=== Your instructions ===
Transcribe exactly the lines that begin the material and continue through the line containing "cells show no". Leave out whatever follows.

=== Data for this task ===
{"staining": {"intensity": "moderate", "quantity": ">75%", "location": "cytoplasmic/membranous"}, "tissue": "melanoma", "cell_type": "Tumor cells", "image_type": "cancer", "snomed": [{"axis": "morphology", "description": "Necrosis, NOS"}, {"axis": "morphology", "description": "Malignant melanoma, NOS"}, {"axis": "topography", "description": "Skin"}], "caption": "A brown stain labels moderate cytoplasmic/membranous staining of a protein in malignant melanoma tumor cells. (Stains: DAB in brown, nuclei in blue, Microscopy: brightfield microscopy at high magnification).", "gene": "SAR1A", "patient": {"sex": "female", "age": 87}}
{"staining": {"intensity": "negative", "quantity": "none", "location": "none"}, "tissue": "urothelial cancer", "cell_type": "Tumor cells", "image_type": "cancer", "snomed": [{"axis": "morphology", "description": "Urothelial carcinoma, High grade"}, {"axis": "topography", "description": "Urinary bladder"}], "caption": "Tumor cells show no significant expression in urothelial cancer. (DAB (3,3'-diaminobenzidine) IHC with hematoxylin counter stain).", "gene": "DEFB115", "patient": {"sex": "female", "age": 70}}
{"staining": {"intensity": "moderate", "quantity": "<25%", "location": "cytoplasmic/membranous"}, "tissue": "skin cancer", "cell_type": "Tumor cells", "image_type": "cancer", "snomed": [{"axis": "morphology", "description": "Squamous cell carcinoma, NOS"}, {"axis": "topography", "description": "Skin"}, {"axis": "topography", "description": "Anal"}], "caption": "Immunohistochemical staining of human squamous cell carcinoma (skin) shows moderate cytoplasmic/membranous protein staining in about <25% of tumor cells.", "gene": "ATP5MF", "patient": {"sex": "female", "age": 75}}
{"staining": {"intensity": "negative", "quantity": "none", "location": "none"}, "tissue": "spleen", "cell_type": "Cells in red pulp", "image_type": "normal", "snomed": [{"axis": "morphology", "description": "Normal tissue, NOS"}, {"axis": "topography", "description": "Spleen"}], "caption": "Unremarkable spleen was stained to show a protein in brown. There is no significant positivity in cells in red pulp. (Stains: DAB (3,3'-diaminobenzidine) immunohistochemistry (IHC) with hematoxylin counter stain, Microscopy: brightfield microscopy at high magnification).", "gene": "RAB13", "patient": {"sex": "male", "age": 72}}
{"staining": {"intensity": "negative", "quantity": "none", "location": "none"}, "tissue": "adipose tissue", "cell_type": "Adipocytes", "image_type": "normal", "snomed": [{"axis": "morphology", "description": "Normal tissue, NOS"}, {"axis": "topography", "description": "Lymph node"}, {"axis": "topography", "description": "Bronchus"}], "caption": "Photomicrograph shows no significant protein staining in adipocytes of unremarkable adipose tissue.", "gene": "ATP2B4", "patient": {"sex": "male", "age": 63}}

=== Response area ===
{"staining": {"intensity": "moderate", "quantity": ">75%", "location": "cytoplasmic/membranous"}, "tissue": "melanoma", "cell_type": "Tumor cells", "image_type": "cancer", "snomed": [{"axis": "morphology", "description": "Necrosis, NOS"}, {"axis": "morphology", "description": "Malignant melanoma, NOS"}, {"axis": "topography", "description": "Skin"}], "caption": "A brown stain labels moderate cytoplasmic/membranous staining of a protein in malignant melanoma tumor cells. (Stains: DAB in brown, nuclei in blue, Microscopy: brightfield microscopy at high magnification).", "gene": "SAR1A", "patient": {"sex": "female", "age": 87}}
{"staining": {"intensity": "negative", "quantity": "none", "location": "none"}, "tissue": "urothelial cancer", "cell_type": "Tumor cells", "image_type": "cancer", "snomed": [{"axis": "morphology", "description": "Urothelial carcinoma, High grade"}, {"axis": "topography", "description": "Urinary bladder"}], "caption": "Tumor cells show no significant expression in urothelial cancer. (DAB (3,3'-diaminobenzidine) IHC with hematoxylin counter stain).", "gene": "DEFB115", "patient": {"sex": "female", "age": 70}}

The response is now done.